A curlicue of dread snaked toward his heart. “The body is cremated?”
“Indeed. At the request of her son.”
“She didn’t have any children! That wasn’t Mrs. Reilly. Mrs. Reilly is lying in a casket at the Fairview Funeral Home in Turner.”
“Impossible,” the director said. “You’re mistaken, Dr. Rosen. We received instructions from Mrs. Reilly’s son early this morning; my service rang me around six. He told me his mother had expired at Baxter Community Hospital and he wanted her cremated as soon as possible. We picked her up- her name was clearly present on the tag on the body bag. I met him myself. A polite man. Very clean. He paid for our services in cash. And we honor our commitments, doctor.”

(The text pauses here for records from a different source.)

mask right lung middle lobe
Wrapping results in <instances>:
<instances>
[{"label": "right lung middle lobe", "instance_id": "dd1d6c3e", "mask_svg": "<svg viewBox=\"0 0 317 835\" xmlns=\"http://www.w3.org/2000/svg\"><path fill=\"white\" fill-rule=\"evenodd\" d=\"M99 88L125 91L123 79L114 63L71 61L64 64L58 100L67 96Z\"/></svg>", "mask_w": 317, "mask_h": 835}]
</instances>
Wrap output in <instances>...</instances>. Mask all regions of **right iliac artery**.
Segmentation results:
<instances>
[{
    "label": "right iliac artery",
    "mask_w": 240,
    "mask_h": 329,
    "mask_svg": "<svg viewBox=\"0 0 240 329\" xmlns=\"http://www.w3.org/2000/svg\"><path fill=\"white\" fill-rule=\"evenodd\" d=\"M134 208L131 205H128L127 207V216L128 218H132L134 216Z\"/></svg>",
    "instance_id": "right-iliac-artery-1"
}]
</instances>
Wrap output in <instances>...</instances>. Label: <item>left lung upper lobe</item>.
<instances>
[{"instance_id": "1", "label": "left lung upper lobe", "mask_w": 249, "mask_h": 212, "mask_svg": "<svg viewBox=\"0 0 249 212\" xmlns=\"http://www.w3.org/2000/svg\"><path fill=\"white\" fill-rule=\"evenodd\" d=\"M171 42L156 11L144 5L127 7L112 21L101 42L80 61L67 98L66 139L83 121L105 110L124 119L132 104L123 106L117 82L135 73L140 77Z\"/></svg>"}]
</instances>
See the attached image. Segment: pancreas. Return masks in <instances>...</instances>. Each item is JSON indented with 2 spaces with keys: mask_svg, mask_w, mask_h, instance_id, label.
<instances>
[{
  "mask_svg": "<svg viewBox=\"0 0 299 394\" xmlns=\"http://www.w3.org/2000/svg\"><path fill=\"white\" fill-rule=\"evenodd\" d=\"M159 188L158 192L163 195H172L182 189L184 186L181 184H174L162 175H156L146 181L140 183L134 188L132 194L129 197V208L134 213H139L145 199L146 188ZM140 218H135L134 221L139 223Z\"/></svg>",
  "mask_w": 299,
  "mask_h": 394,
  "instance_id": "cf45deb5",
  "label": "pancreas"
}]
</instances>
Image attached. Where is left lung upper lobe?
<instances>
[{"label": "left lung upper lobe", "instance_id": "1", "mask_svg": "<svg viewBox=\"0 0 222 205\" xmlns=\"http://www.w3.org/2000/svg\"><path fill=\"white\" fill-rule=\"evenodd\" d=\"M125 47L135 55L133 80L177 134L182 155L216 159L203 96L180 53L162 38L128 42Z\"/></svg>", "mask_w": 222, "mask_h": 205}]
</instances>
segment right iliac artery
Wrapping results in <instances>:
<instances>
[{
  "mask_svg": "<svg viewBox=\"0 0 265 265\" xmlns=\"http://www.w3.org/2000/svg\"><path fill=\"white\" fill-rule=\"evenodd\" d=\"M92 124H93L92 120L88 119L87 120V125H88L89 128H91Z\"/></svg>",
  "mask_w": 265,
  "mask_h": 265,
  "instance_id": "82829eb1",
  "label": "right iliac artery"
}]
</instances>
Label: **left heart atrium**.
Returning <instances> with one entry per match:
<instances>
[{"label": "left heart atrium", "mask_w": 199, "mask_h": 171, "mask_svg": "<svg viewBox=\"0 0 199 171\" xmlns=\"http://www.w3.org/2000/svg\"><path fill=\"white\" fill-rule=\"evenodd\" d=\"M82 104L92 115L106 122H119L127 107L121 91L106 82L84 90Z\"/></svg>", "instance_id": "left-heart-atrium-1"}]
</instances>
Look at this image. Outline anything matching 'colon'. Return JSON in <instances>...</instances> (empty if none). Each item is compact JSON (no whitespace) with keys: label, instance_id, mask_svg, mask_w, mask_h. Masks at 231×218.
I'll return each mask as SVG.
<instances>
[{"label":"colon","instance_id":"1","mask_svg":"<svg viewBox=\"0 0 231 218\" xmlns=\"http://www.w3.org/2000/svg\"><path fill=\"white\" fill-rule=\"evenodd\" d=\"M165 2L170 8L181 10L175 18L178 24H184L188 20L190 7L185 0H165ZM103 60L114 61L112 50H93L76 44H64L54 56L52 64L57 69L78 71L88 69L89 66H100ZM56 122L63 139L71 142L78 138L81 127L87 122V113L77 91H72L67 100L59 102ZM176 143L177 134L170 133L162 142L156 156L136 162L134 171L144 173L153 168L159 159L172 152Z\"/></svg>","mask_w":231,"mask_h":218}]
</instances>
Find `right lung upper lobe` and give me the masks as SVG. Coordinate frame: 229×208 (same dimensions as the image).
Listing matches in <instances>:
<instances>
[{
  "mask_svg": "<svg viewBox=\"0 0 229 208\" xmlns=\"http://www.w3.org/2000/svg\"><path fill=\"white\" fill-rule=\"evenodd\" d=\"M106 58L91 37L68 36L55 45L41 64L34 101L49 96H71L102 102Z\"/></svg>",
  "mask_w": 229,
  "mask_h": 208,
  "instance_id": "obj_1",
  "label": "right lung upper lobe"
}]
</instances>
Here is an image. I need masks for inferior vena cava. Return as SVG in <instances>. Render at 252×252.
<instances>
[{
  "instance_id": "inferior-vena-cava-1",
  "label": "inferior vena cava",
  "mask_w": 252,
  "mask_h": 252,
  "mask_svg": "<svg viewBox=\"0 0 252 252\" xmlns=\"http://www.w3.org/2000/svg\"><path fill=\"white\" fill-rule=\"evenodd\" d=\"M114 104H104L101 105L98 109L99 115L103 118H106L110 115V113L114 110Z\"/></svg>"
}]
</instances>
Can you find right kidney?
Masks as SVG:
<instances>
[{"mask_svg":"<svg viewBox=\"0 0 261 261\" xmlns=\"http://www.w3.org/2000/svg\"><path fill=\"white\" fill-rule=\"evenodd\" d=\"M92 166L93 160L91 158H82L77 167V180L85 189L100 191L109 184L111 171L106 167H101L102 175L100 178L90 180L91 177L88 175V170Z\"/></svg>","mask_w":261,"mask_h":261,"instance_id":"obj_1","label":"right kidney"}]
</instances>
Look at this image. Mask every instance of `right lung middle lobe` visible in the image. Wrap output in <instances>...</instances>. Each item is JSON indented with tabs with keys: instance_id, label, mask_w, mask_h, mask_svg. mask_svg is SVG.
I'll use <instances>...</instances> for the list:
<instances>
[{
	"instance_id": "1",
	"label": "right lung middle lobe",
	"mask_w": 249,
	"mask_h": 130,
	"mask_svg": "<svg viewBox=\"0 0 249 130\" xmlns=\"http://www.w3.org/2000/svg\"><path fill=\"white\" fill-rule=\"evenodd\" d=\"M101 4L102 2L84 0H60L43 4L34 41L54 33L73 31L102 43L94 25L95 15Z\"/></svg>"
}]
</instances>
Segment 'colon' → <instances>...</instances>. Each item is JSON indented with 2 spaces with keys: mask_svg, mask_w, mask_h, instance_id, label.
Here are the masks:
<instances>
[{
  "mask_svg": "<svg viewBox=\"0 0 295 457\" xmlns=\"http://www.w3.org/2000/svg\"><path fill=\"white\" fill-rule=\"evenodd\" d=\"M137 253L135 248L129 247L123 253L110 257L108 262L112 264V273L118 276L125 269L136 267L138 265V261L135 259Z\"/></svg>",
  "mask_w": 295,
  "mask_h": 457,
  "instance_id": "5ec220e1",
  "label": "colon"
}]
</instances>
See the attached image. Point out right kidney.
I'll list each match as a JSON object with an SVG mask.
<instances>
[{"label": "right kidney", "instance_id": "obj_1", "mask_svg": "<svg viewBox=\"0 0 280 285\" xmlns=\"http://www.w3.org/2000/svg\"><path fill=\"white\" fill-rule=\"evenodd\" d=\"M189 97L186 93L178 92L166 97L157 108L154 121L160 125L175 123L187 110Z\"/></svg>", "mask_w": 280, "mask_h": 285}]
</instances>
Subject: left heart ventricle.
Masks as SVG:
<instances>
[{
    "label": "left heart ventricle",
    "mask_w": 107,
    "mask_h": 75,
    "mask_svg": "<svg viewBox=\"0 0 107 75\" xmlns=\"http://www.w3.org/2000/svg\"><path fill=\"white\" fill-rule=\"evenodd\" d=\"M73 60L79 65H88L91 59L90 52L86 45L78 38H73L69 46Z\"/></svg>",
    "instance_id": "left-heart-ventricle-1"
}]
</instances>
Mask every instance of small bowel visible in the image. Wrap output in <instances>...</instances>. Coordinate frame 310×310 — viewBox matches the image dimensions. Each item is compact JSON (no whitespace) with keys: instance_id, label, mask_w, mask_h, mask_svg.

The dread struck. He felt dizzy. “What did the son look like?”
“Hard to say. I’m not good at describing people when they’re perpendicular.” He chuckled. “Average build, brown hair, in his forties.”
“Did he mention picking up the ashes or make any arrangements for a remains mausoleum?”
“Not as of now.”
“Isn’t that unusual?”
“Not at all. Remains sometimes go unclaimed for years, regardless of the original intention. People don’t know what to do with them. That’s why we offer eternal storage in our peaceful-”
“Hold on to those ashes. Don’t release them to anyone unless you personally deliver them to the Alessis family at Fairview.”
“The Alessis family? Whatever for?”
“I don’t think you heard me. You cremated the wrong woman. That ‘son’ hired you to get rid of evidence.”
A beat. “Evidence?”
“Mrs. Alessis was murdered.”
“Heavenly God!”
“God,” said Jake, “had nothing to do with it.”
Edward Dyson, the administrator of Baxter Community Hospital, was smarm incarnate. “You didn’t have to bring the papers personally,” he told Manny in his office. “Judge Bradford called me himself. Too late, though,” he said as he gnawed on a jelly bean from the jar on his desk.
The breath went out of her; she felt she’d been punched in the chest. “Too late?”
Instead of answering, Dyson pressed a button by his phone. In moments, a thin man, appearing only old enough to have just graduated high school, arrived at the office door. “Tommy,” the administrator said, “this is Ms. Manfreda. Tell her what you told me.”
“Mr. Dyson said we gotta hang on to those skeletons from the mental bin. But I told him they already got sent away.”